Pop-Up District: A Guide to Returning the Public Realm to the Public
1 LU Hour (D, P)
Presenter: Carolyn Sponza, AIA (Gensler)
In recent years, the rise of pop-ups, tactical urbanism and creative placemaking has taken center stage in cities across the world. DC’s Office of Planing recently published “District of Columbia Public Space Activation & Stewardship Guide,” one of the first of its kind in the US, which serves as a public resource to help stakeholders foster vital public spaces throughout the city. This will be an interactive workshop demonstrating best practices and principles on how people can successfully activate a range of places to advance creativity, community, and culture. Offering an engaging discussion to understand the different components of the public realm.
Pittsburgh has many examples of successful collaborations in the public realm. This session will help connect best practices that cities can employ and discuss the role that architects play in space activation.

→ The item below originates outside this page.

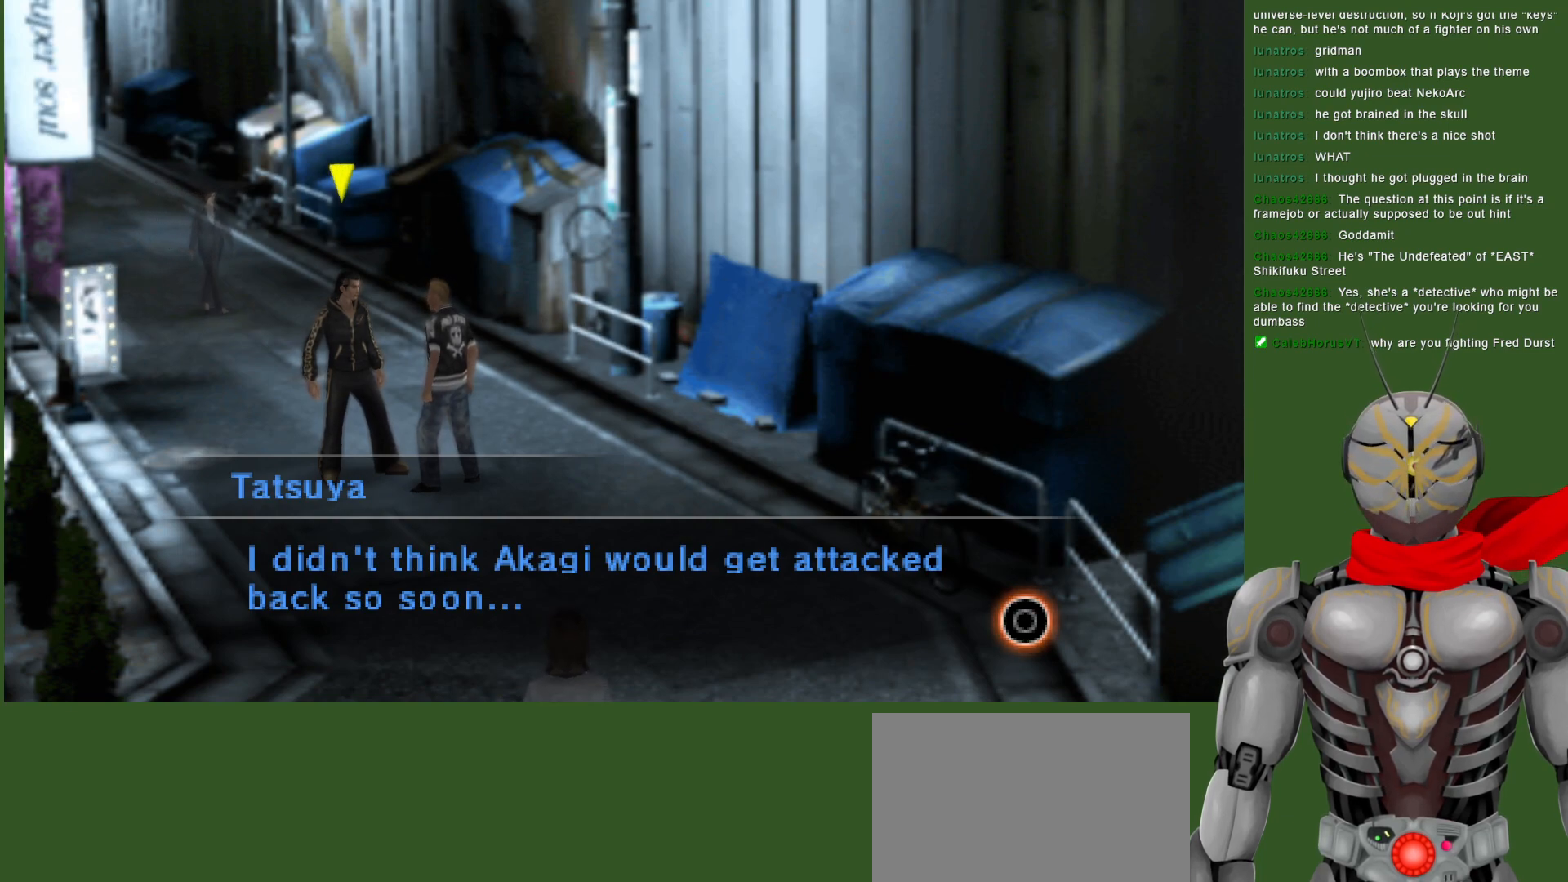
{"buttons": [], "left_stick": "center", "right_stick": "center", "events": [[67, "CIRCLE", "up"]]}
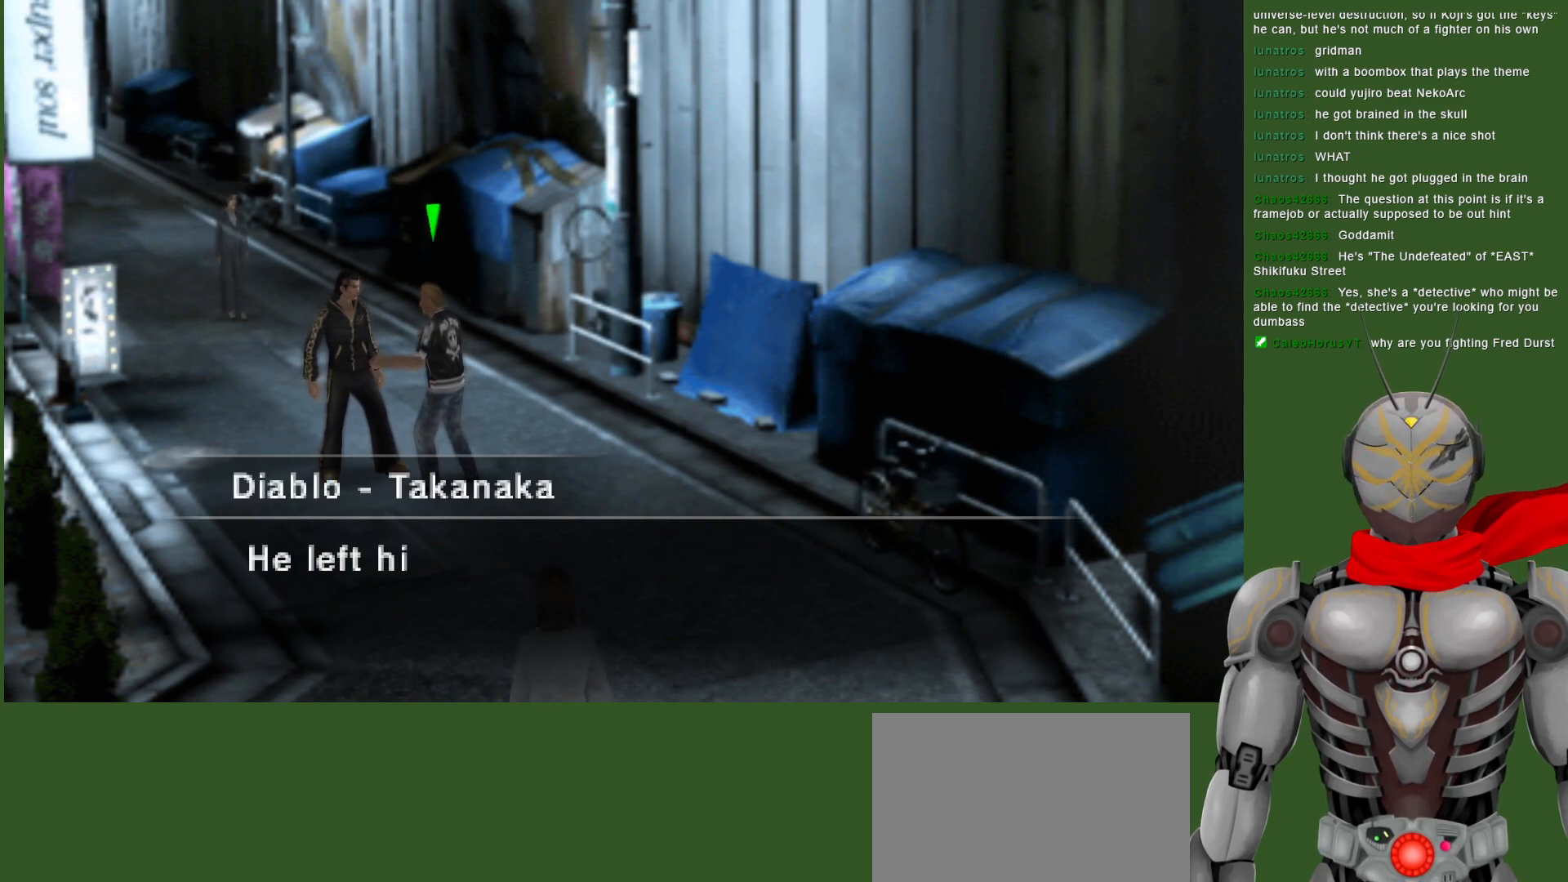
{"buttons": [], "left_stick": "center", "right_stick": "center", "events": []}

It will also showcase how real estate stakeholders (developers, architects, BIDs, community leaders, etc.) can partner with government agencies to embrace space activation and stewardship, as well as help communities use the spatial resources of their neighborhoods to improve quality of life, address issues of spatial equity and social justice, create a sense of identity, bring vitality to streets, and vocalize environmental sustainability. The workshop will also share guidance around the regulatory process, as well as toolkits that will help inform users on spatial and cultural considerations.